本地调试sparkapp-CSDN博客

本文链接：https://blog.csdn.net/weixin_28977419/article/details/81208952

2.本地调试SparkApp-需要怎么做

举个栗子：

object Application {
  private val LOG = LoggerFactory.getLogger(Application.getClass)

  def main(args: Array[String]): Unit = {
    System.setProperty("hadoop.home.dir", "F:\\winutils-master\\winutils-master\\hadoop-2.7.1")


    val algorithmArgs = AlgorithmArgs(args)
    println(algorithmArgs.paramsMap)

    ArgsCheck.checkArgs(algorithmArgs.paramsMap)
    val title: String = algorithmArgs.paramsMap.get("title").toString
    val alg: String = algorithmArgs.paramsMap.get("alg").toString
    println(title)
    println(alg)


    val sparkConf = new SparkConf().setAppName(s"alg").setMaster("local[*]")
    val sc = new SparkContext(sparkConf)
    val hiveContext = new HiveContext(sc)

    hiveContext.createDataFrame(hiveContext.sparkContext.makeRDD(Seq(Row.fromSeq(Seq(2.2, 3.2, 126.69, 96.56, 75.61, 21.4, 26.74, 13.38)))),
      new StructType(Array(new StructField("Channel", DoubleType),
        
        new StructField("Delicassen", DoubleType))))
      .registerTempTable("kmeans");

  }

}

maven依赖文件

maven依赖

<?xml version="1.0" encoding="UTF-8"?>

<project xmlns="http://maven.apache.org/POM/4.0.0"

xmlns:xsi="http://www.w3.org/2001/XMLSchema-instance"

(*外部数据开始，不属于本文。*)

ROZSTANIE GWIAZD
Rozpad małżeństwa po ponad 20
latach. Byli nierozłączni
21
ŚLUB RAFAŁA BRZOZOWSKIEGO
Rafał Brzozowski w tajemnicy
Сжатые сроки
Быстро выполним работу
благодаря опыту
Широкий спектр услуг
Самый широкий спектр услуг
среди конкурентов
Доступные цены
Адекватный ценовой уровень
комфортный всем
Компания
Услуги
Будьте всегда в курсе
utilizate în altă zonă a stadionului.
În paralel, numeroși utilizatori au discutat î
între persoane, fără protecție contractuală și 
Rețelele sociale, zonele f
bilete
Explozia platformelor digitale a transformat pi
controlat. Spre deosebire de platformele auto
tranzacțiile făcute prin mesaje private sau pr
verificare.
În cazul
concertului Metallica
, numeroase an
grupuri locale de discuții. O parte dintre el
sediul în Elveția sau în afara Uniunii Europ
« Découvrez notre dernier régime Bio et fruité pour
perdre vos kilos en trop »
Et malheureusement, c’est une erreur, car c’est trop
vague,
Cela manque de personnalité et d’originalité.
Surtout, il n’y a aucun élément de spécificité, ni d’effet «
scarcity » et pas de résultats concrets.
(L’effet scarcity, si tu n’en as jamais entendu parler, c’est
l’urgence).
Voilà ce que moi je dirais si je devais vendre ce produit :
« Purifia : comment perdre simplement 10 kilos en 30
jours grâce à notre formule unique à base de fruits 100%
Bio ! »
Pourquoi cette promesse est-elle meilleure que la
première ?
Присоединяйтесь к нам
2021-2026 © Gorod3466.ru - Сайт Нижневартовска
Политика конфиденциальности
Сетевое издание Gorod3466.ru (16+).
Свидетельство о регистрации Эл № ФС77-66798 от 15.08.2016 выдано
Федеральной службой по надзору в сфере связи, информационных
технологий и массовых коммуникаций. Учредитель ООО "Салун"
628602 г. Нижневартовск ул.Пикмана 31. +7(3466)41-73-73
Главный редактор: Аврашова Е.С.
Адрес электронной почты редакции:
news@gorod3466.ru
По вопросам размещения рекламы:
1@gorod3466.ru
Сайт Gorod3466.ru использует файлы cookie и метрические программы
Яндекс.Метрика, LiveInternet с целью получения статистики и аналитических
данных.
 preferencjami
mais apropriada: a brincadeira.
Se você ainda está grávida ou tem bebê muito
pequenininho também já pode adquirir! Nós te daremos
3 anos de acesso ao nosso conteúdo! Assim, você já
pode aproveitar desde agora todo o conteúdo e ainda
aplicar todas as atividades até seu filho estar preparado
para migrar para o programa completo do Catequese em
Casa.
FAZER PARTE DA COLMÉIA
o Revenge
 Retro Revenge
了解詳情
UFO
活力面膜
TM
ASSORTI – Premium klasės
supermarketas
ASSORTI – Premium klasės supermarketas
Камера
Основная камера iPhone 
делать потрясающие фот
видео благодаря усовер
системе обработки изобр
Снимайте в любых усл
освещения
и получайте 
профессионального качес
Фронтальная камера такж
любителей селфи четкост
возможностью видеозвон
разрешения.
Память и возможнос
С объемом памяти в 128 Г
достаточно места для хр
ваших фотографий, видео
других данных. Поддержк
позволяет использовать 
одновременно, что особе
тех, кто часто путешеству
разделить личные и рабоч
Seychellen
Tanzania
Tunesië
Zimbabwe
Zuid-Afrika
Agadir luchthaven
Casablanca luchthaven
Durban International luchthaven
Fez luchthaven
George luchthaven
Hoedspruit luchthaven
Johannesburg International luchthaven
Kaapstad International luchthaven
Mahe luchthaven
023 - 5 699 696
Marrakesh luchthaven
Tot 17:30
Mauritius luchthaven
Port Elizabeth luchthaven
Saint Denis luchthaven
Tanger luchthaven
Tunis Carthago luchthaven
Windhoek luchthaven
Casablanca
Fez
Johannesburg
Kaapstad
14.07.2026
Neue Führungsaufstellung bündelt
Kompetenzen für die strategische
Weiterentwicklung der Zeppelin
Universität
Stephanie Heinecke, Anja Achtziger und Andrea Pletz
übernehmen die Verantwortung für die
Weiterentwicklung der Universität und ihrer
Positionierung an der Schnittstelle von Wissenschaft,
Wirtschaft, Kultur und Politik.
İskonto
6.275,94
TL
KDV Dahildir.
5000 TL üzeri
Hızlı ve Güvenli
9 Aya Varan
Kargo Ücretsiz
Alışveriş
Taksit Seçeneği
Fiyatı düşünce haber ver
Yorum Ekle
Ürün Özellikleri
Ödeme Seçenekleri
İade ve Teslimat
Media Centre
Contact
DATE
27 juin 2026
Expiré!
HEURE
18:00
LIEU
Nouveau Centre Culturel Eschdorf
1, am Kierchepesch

xsi:schemaLocation="http://maven.apache.org/POM/4.0.0 http://maven.apache.org/xsd/maven-4.0.0.xsd">

<modelVersion>4.0.0</modelVersion>

<dependencies>

<dependency>

<groupId>org.apache.spark</groupId>

<artifactId>spark-mllib_2.10</artifactId>

<version>${spark.version}</version>

</dependency>

<dependency>

<groupId>org.apache.spark</groupId>

<artifactId>spark-hive_2.10</artifactId>

<version>${spark.version}</version>

</dependency>

<dependency>

<groupId>org.apache.spark</groupId>

<artifactId>spark-core_2.10</artifactId>

<version>1.6.1</version>

</dependency>

<dependency>

<groupId>org.apache.spark</groupId>

<artifactId>spark-hive_2.10</artifactId>

<version>1.6.1</version>

</dependency>

</dependencies>

</project>

几个地方需要注意：

1.设置成Local模式

setMaster("local[*]")

2.初始化sparkcontext

SparkContext是进行sparkApp开发的主要接口，其他的比如sqlcontext,hivecontext根据自己后面的逻辑去构造，到底是用哪一个，关于sqlContext,和hiveContext

sqlContext:

The entry point for working with structured data (rows and columns) in Spark. Allows the
* creation of [[DataFrame]] objects as well as the execution of SQL queries.

hiveContext:

An instance of the Spark SQL execution engine that integrates with data stored in Hive.
* Configuration for Hive is read from hive-site.xml on the classpath.(涉及到hive表的话用这个)

3.构造后续代码里需要用到的数据表，和数据

因为sparkApp运行在本地时，都是在自己本地内存里的临时数据，如果后续代码里面有要要到的表，先创建，免得报说找不到表名

创建表及生成数据的例子：

  hiveContext.createDataFrame(hiveContext.sparkContext.makeRDD(Seq(Row.fromSeq(Seq(2.2, 3.2, 126.69, 96.56, 75.61, 21.4, 26.74, 13.38)))),
      new StructType(Array(new StructField("Channel", DoubleType),
        new StructField("Region", DoubleType),
        new StructField("Fresh", DoubleType),
        new StructField("Milk", DoubleType),
        new StructField("Grocery", DoubleType),
        new StructField("Frozen", DoubleType),
        new StructField("Detergents_Paper", DoubleType),
        new StructField("Delicassen", DoubleType))))
      .registerTempTable("kmeans");

sqlContext.sql:这种方式不行

3.遇到的坑-及怎么填

1.java.io.IOException: Could not locate executable null\bin\winutils.exe in the Hadoop binaries.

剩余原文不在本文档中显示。